Supports gaussian, binomial, and poisson families. Coefficients converge to the maximum-likelihood point of the full data; agreement with statsmodels.GLM is verified to ~1e-3 on the test suite.

Why

Standard in-memory tools (statsmodels.GLM, R's glm()) load the entire design matrix before fitting. At n = 16 M rows, statsmodels.GLM allocates ~8 GB and OOMs above n ~ 20 M on a 16 GB laptop. This package fits the same model in bounded memory -- one chunk at a time, O(p^2) state regardless of n.

Other Python GLM options exist with different trade-offs:

glum (Quantco) -- fast in-memory; bit-identical to the closed-form MLE we get, but caps out where the full design matrix fits in RAM, same as statsmodels. Recommended if your n fits.
dask-glm -- distributed; useful at multi-machine scale, has scheduler overhead at single-host scale.
pyglmnet -- gradient-based, regularization-focused; supports several families but the unregularized path is slower than IRLS.
scikit-learn SGD -- online SGD, approximate (not exact MLE).
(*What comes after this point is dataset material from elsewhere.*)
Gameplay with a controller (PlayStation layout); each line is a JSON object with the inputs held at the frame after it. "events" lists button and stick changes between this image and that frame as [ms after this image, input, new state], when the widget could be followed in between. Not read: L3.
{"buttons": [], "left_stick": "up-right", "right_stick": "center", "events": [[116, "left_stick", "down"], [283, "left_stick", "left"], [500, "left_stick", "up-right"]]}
This package targets the gap: exact-MLE streaming on a single host, no full-design-matrix RAM. It carries the same Wald inference the R reference (biglm, RenewGLM_pkg) exposes.

Install

pip install renew-glm

Requires only NumPy and SciPy. Pure Python -- no C extension, no compile step, no platform-specific wheels.

Correctness

Across seven independent implementations spanning Python (NumPy / Numba / JAX), an in-memory Python competitor (glum), a distributed Python competitor (dask-glm), and a cross-language reference (R's biglm), the coefficient estimates agree to floating-point machine epsilon (~1e-15) on the largest workload we test. The heatmap inset in the benchmark figure above shows pairwise log10(max|beta_i - beta_j|): renew-glm hits FP epsilon (-15) against the streaming-Cholesky cluster; in-memory in-memory references (glum, statsmodels, glm (R)) sit one order out at -10/-11 (algorithm-decomposition path, not convergence). The JAX backend uses jax_enable_x64=True -- the silent-float32 default would land an order of magnitude looser.

Scaling

The right-side line panels in the benchmark figure show wall time and peak RAM as n grows from 1M to 128M rows (cold runs). The in-memory baselines (statsmodels, glm (R)) terminate at the OOM cliff (~9 GB); renew-glm stays flat at bounded RAM.

Algorithm

For each chunk:

Compute Fisher information H_b = X' diag(W_b) X at the current coefficient.
Inner Newton-Raphson against H_b + sum_of_prior_Fishers, with a penalty term that pulls toward the previous coefficient.
Update sum_of_prior_Fishers += H_b and move to the next chunk.

One outer pass over the chunks suffices because the penalty term lets each chunk contribute meaningfully without revisiting prior data. The docstring in _irls.py matches the paper notation.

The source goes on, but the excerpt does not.